- Born: 26 September 1949 Burnley, England
- Died: 7 August 2015 (aged 65) Sydney, Australia
- Occupations: Football agent, director
- Spouse: Jill Harper
- Children: Gary; Tracey; Phil;

= Neville Neville =

English football director (1949–2015)

Neville Neville (26 September 1949 – 7 August 2015) was a football agent and director. His sons are the former professional association football players Gary Neville and Phil Neville and his daughter is the professional netball player and coach Tracey Neville.

==Cricket career==
Neville played cricket for Greenmount Cricket Club in the Bolton Cricket League during the 1980s. His daughter Tracey cites this as her earliest sporting memory.

==Family==
Neville and his wife, Jill, the one-time general manager and Club Secretary of English Football League club Bury, had three children: Gary and twins Tracey and Phil.

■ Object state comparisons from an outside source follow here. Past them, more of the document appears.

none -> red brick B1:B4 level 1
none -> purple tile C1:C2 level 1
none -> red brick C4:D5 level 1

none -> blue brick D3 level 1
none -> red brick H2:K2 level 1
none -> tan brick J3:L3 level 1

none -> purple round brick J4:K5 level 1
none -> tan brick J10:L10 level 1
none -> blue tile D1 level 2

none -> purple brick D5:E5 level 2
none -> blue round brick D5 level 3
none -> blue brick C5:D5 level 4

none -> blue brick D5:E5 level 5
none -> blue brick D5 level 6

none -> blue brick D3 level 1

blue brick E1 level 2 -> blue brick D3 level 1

Neville was the agent for his two sons. The elder Neville represented the two younger Nevilles during contract talks with their respective clubs.

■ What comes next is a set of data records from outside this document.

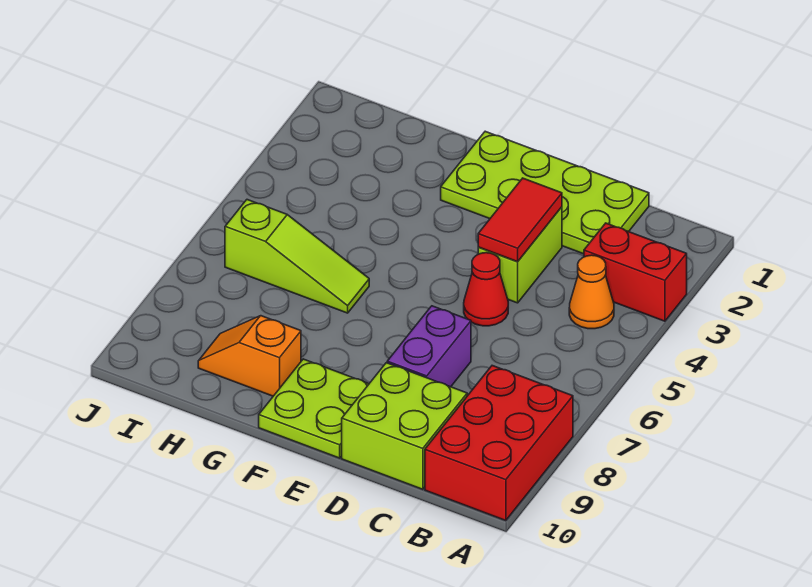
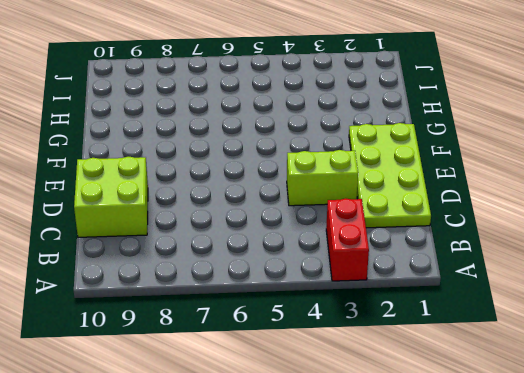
none -> red brick A8:B10 level 1
none -> orange cone B4 level 1
none -> red cone D5 level 1

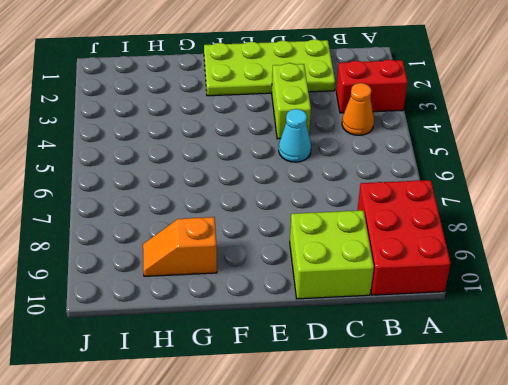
cyan cone D5 level 1 -> red cone D5 level 1
none -> purple brick D7:D8 level 1
none -> lime plate E9:F10 level 1
none -> lime slope G6:I6 level 1 top I

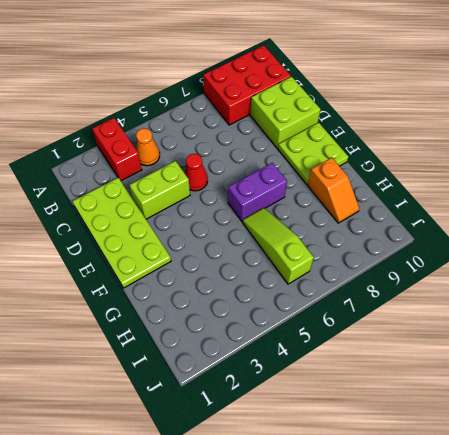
purple brick F6:F7 level 1 -> purple brick D7:D8 level 1
none -> red tile D3:D4 level 2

When his eldest son Gary decided to postpone any testimonial match until his playing career was over, Neville stated that "In this day and age when players earn such fantastic amounts of money we think it would be better to create some kind of facility for the supporters."

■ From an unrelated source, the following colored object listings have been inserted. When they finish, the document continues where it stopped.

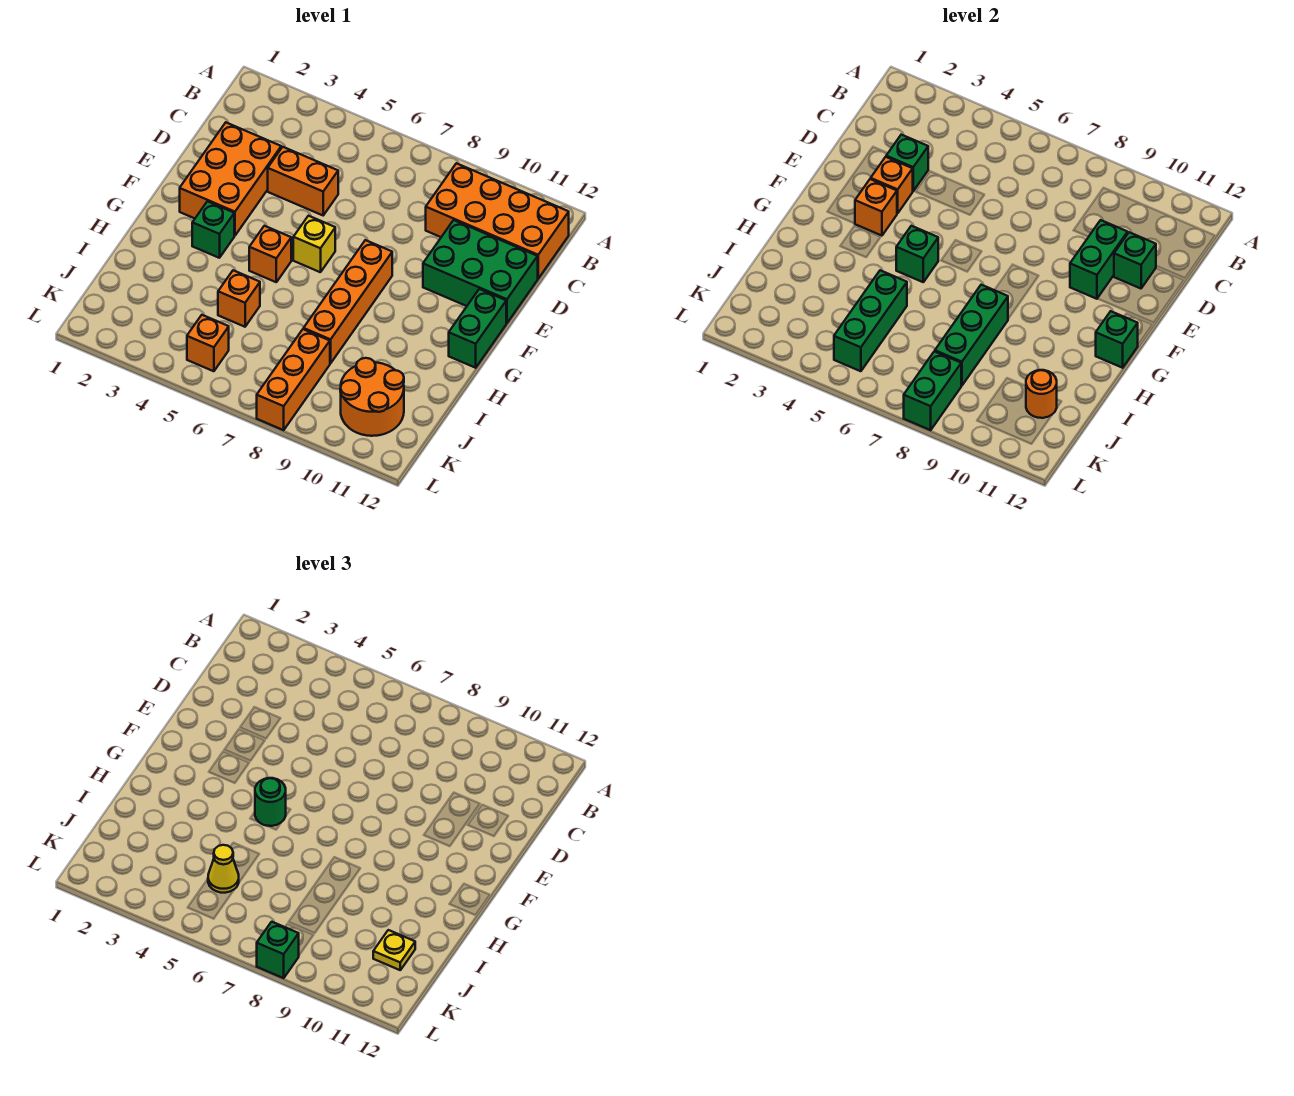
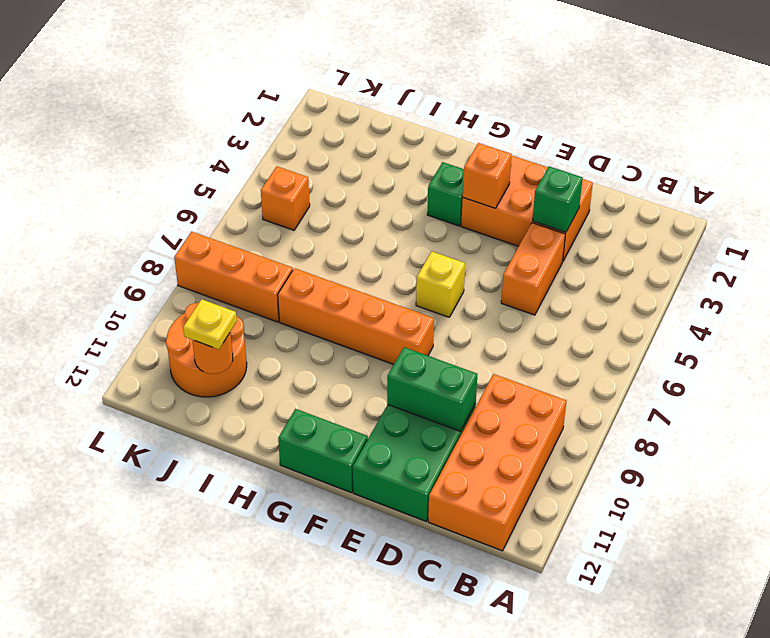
none -> orange brick G5 level 1
none -> orange brick I5 level 1
none -> green brick D11 level 2

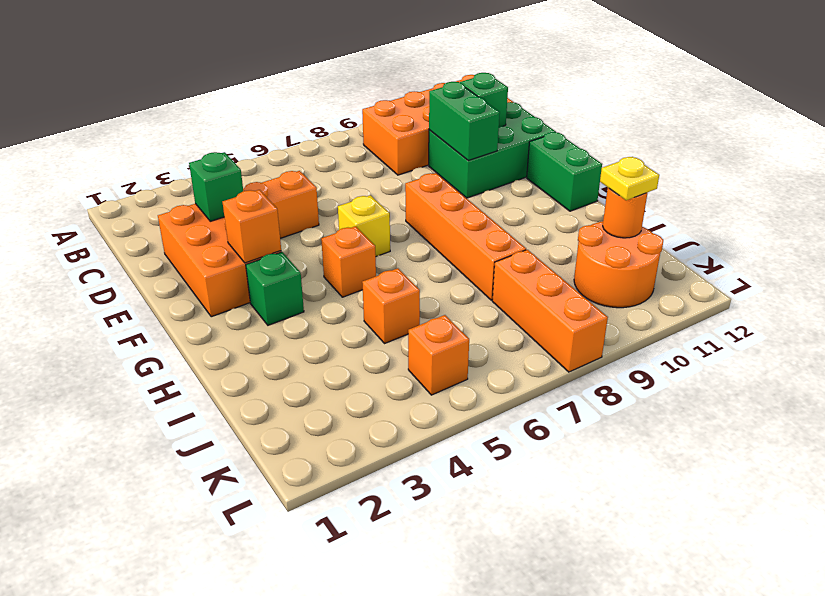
none -> orange brick E3 level 2
none -> green brick G5 level 2
none -> green brick G12 level 2

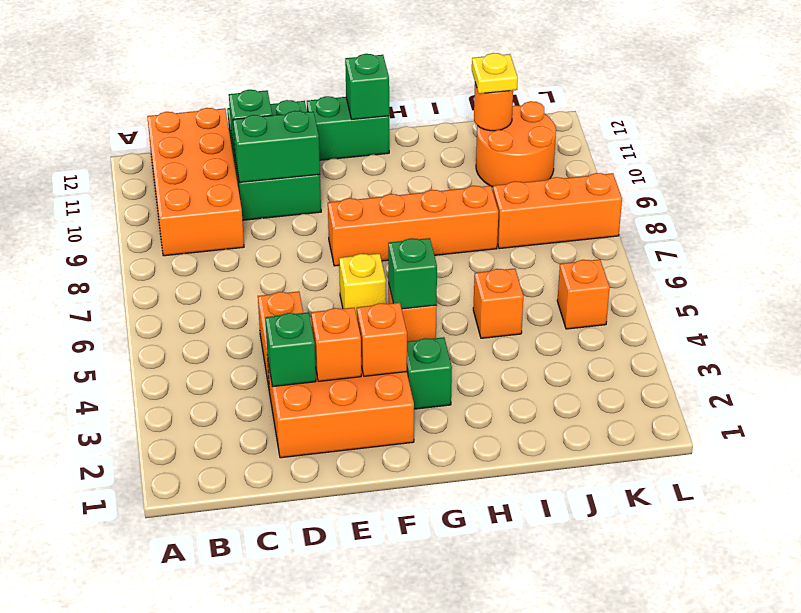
none -> green brick H8:J8 level 2
none -> green brick I5:K5 level 2
none -> green brick K8:L8 level 2

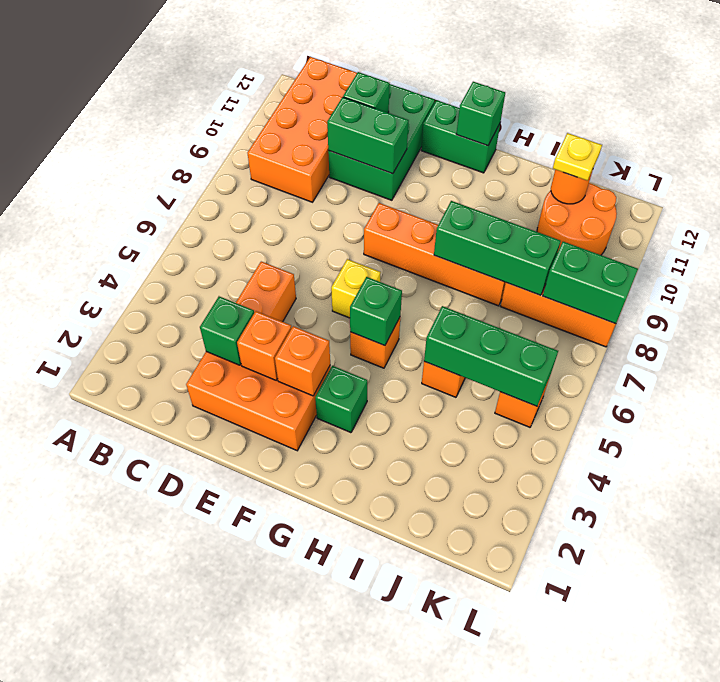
none -> green round brick G5 level 3
none -> yellow cone J5 level 3
none -> green brick L8 level 3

==Football and charity work==
Neville was a director of club Bury of the English Football League. He was the spearhead and vice-chairman of the "Save our Shakers" appeal which was a bid to give financial assistance to the struggling football club after it had gone into administration.

The campaign was "brilliantly orchestrated" by Neville and he was praised for tirelessly organising supporters groups, giving media interviews and working closely with the administrators to arrange a deal to secure the club's safety. In November 2015, the main stand at Gigg Lane was posthumously named after him as a tribute to his contributions as club director.

==Name==
Neville achieved something of a cult status among football fans because of his unusual name. His name is part of what has been called "one of the best chants in football":

Neville Neville, they're in defence
Neville Neville, their future's immense
Neville Neville, they ain't half bad
Neville Neville, the name of their dad

Neville Neville your future's immense
Neville Neville you play in defence
Neville Neville you ain't half bad
Neville Neville is the name of your dad

(Sung to the tune of David Bowie's "Rebel Rebel")

==Arrest==
On 26 March 2013, Neville was arrested by Greater Manchester Police on suspicion of indecent assault. He was released on bail until May of that year, pending further inquiries. He was found not guilty on 19 December 2013.

==Death==
Neville died on 7 August 2015 in Sydney at the age of 65, following a heart attack. He took ill while in Australia to support his daughter Tracey, England's netball coach, during the World Cup. Manchester United players wore black armbands during their game against Tottenham Hotspur on 8 August 2015 while the England netball team observed a minute's silence prior to their Third Place match, which they won. Neville's funeral took place on 27 August 2015 in Bury.